@ConorMancone Man I hope all the best
So as a pentester, I sometimes (rarely) get source code for some applications, and it's routine for me to throw them into some kind of Source Code Analysis Tool.
These tools generate lots of output, and the vast majority of the output is complete garbage
For example: "CRITICAL - Improper Cryptography - Use of Base64"
Yes, the tool actually considers "base64" as "cryptography". It rightfully assesses it should not be used as substitution for encryption, but it apparently never occured to the developers of the tool that sometimes binary data needs to be represented as text, hence base64.
A lot of other warnings are "what if's", like "you didn't check if this parameter is null", even though the only function that calls it always checks if the parameter is null before calling that function.

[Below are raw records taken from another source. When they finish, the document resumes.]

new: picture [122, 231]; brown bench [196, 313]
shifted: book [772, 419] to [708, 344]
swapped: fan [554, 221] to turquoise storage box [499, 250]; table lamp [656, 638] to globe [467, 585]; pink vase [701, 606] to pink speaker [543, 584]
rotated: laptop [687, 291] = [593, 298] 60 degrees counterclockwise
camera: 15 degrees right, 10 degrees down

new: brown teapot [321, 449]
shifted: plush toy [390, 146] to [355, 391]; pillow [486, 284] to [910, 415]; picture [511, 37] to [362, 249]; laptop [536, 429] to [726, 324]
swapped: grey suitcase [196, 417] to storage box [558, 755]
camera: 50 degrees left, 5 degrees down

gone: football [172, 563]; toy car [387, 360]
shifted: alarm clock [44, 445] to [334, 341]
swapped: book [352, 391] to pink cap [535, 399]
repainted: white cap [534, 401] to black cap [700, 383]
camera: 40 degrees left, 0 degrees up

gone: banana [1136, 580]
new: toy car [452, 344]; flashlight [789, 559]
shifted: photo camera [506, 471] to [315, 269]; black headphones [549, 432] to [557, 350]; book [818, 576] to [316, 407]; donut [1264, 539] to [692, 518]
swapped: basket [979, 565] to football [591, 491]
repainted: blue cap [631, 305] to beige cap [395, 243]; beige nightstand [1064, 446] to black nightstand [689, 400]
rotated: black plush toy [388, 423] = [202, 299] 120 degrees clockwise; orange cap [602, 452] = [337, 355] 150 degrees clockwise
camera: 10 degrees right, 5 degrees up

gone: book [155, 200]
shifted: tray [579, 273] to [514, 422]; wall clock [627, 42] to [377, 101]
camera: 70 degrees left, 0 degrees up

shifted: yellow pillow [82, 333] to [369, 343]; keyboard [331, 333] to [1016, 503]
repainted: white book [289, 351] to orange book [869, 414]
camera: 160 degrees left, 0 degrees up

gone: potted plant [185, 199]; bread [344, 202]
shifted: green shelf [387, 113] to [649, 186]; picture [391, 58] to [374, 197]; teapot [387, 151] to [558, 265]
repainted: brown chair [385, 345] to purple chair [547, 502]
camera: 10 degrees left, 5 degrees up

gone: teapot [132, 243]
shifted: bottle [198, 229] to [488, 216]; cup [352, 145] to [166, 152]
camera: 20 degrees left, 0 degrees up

Sure you could say "But what if you extend your code?", and that's a valid point, but completely irrelevant for me in a pentest
So as a pentester, the output of those tools are very often completely irrelevant
But as a developer, they might be useful if and only if you properly maintain a list of exceptions and explanations as to why these are exceptions
Because otherwise a company will throw 150.000 USD at a SCAT, project managers will get 15.000.000 warnings, decide that's too many, fiddle with the parameters until it's more like 15 warnings, and then the developers will explain why all of those are false positives.